For her first appearance in the film, Jean Seberg is seen wearing a black Afro wig, dressed in African fashions and listening to jungle sounds on the record player as her husband (James Mason) returns home from hunting with a dead duck. Is this Gary’s response to his former wife’s involvement with black activists? The mood quickly changes and soon Jean is brandishing a shotgun and shooting up knickknacks on the shelves of their Geneva, Switzerland home. “We have a nice peaceful life,” she complains bitterly, “and it’s driving me up the wall.” “Yes, I can see that,” Mason says dryly as he pours himself a stiff drink.
After arriving in Pakistan a day before her husband’s arrival, Jean decides to go sightseeing on her own in a flashy convertible. Bad mistake. She gets lost at night on a jungle road and stumbles into the dense forest to find help. When she encounters a group of tribesmen around a campfire, she is unable to communicate with them and returns to her car which now has a dead man in the back seat with a knife sticking out of him. She flees in terror, encounters another knifing victim emerging from the woods, returns to her car, takes off and then is startled by the surprise appearance of Stephen Boyd in her back seat. She stops the car and flees again. This entire sequence is just as bewildering and frantic as Jean’s behavior and a good example of the film’s failure to sustain disbelief or establish Jean as a woman of intelligence.
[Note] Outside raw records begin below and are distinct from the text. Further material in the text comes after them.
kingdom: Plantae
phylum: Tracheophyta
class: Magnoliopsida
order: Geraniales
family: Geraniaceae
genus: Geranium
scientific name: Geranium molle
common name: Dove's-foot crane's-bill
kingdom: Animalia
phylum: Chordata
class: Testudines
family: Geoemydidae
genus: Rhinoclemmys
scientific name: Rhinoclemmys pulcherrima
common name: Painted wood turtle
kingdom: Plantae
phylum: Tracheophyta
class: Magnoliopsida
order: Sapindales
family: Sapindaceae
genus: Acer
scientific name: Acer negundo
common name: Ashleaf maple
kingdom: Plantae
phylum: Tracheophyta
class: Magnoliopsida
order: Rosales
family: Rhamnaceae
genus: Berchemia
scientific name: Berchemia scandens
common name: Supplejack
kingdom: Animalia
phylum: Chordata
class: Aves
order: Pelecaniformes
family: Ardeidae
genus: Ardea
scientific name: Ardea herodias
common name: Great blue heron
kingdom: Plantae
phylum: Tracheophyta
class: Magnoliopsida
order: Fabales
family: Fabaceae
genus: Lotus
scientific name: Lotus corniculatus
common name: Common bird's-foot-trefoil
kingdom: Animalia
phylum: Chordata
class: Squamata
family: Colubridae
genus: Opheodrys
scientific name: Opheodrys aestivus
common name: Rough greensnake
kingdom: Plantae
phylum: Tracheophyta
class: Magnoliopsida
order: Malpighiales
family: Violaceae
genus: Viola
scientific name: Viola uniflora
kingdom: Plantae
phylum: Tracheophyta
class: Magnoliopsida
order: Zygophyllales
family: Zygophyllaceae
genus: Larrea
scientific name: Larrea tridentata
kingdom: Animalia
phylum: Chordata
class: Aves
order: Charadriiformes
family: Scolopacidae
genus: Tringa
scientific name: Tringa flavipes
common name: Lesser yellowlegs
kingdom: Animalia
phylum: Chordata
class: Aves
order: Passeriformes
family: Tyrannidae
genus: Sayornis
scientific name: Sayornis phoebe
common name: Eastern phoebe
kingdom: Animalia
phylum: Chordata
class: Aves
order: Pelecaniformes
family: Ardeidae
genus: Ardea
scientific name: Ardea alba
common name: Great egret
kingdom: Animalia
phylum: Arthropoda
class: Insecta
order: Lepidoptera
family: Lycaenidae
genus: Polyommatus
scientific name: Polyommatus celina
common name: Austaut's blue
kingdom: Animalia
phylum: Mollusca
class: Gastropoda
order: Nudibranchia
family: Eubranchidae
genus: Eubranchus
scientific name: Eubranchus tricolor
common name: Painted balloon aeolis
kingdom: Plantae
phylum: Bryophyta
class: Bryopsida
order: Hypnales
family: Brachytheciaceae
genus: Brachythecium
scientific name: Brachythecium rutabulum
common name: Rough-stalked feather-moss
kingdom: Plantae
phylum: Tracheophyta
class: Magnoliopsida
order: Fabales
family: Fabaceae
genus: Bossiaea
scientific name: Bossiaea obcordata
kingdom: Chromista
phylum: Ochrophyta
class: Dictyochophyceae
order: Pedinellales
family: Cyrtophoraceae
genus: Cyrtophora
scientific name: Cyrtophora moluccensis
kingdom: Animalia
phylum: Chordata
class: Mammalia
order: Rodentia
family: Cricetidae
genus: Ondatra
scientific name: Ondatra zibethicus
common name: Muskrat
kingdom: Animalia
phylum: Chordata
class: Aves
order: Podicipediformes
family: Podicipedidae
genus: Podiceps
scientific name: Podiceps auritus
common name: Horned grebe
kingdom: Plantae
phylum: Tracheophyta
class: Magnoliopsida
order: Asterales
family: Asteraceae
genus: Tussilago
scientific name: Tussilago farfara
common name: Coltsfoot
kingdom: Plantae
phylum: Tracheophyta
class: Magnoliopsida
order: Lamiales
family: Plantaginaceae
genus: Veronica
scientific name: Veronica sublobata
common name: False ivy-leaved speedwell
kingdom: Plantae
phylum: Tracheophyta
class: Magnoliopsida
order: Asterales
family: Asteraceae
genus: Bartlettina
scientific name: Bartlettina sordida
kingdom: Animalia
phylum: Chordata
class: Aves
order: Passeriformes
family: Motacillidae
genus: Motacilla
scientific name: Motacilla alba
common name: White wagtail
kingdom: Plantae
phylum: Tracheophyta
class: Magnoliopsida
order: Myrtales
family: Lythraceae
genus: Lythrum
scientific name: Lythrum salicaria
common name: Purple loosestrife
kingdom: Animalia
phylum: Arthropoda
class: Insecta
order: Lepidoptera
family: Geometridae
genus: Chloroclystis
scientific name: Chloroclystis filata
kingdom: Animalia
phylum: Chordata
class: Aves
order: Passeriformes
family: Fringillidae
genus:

Stephen Boyd as a crazed anti-drug assassin goes for broke in an over-the-top performance that is convincingly deranged, thanks to his feral appearance; unshaven, constantly sweating, dressed in brown leather pants and the same filthy shirt for most of the film. His interrogation scene of Jean is filmed like a LSD freakout with the camera spinning around wildly as she asks of no one in particular, “What is this nightmare?” (It’s called a Romain Gary film and you’re the star!) Then the tables turn and Jean starts interrogating Boyd with a series of repetitive questions that become a mantra and recalls the worst excesses of a David Mamet play – “Who are those men you killed?”…”Why did you kill them?”…”What’s your name?”…”Why did you kill those men?” The scene ends when Boyd ties them both together with rope and flings their bodies onto a bed. Crazy, man, crazy.
Memphis Slim performs a bluesy number called “Kill” in what looks like a combination disco/sauna, surrounded by nude women and mannequins. He later appears at a club screening of a porno film in which a woman and a dog are the main attraction (we only see the audience reactions).
There is a long, elaborate car chase sequence that unfolds like a demonstration of a Rube Goldberg invention as the cars encounter increasingly absurd obstacles before culminating in a fiery crash that sets off a series of gas explosions…and then a second car chase begins.
[Spoiler Alert] The final sequence of Kill! might be the most insane of all with James Mason, Boyd and Seberg armed with machine guns mowing down scads of drug dealers in a slow-motion Peckinpah homage. In the midst of this, a mortally wounded Mason has visions of the bullet-ridden mobsters bouncing up and down on trampolines (yes, that again). There are other moments of inspired lunacy but I will leave that for your own research. Unfortunately, you will have some trouble tracking down Kill! on DVD. It is only available domestically in gray market versions but I was able to procure a good quality copy from European Trash Cinema (http://www.eurotrashcinema.com/); you’d better move fast on that option because the owner is closing up shop by the end of the year. Otherwise, you might be able to find an all-region DVD of the film with English subtitle and language options from European sources.